Así, el ingreso de una familia cubrió la totalidad de la CBA -algo que venía sucediendo en los meses anteriores- pero no alcanzó para cubrir la totalidad de la canasta de bienes y servicios (cubrió casi el 90% de la misma). En este sentido, hay que remarcar que estos ingresos no alcanzaron a cubrir la CBT desde que se irrumpió la pandemia, pero no fue la regla en los últimos años: a lo largo de 2016, 2017 y parte de 2018 y 2019 una familia con estos ingresos lograba ubicarse por encima de la línea de pobreza.

¿Qué esperamos?

Como vimos, producto de un primer semestre agitado en materia inflacionaria, las canastas se aceleraron y los ingresos reales continuaron deteriorándose luego de tres años consecutivos de contracción.

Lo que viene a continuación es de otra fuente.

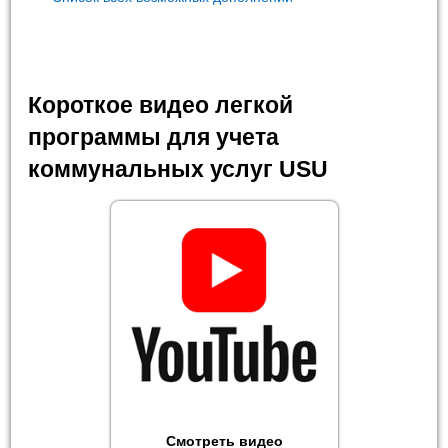
Короткое видео легкой
программы для учета
коммунальных услуг USU
Смотреть видео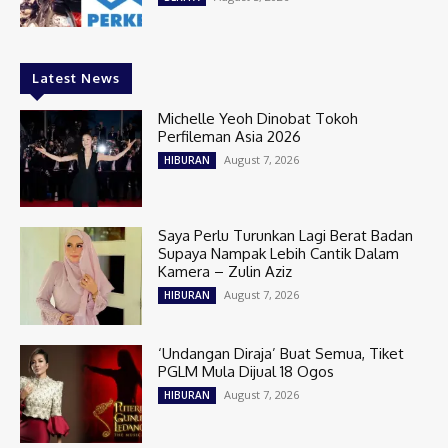
Latest News
Michelle Yeoh Dinobat Tokoh
Perfileman Asia 2026
August 7, 2026
HIBURAN
Saya Perlu Turunkan Lagi Berat Badan
Supaya Nampak Lebih Cantik Dalam
Kamera – Zulin Aziz
August 7, 2026
HIBURAN
‘Undangan Diraja’ Buat Semua, Tiket
PGLM Mula Dijual 18 Ogos
August 7, 2026
HIBURAN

Sin embargo, para el segundo semestre podría advenir un panorama levemente más favorable.

Por el lado de los precios, esperamos que la inflación se desacelere gracias al menor ritmo de depreciación del tipo de cambio oficial y las escasas subas de los precios regulados, y se ubique levemente por debajo del 3% promedio en el periodo julio-diciembre. De la mano de esta evolución, las canastas también se desacelerarían. De todas maneras, como algunos precios de consumo masivo se mantendrían por encima de la evolución de la inflación, dado que aún no recuperaron todo el terreno perdido -especialmente durante 2020-, no esperamos un cambio rotundo en la tendencia actual.

Por otro lado, desde el lado de los ingresos vendrán nuevos aumentos. En línea con la reapertura de paritarias (tras una pauta de 29% que quedó vieja), el Salario Mínimo Vital y Móvil podría verse redefinido: si bien resta confirmar, la suba acordada del 35% en cuotas podría terminar siendo una cifra algo mayor, o se adelantarían algunos de los aumentos ya pactados. A su vez, los jubilados que cobran la mínima y los beneficiarios de la AUH obtendrán bonos compensatorios, que de todas maneras no alcanzarán para terminar con el deterioro. En este sentido, estos factores tendrían un efecto inmediato sobre el poder adquisitivo en la previa electoral: habrá que ver si la menor evolución de las canastas y una suba nominal mayor a la esperada de los ingresos de los sectores de menores recursos alcanzarán para llegar a cubrir la línea de pobreza en el cierre del año.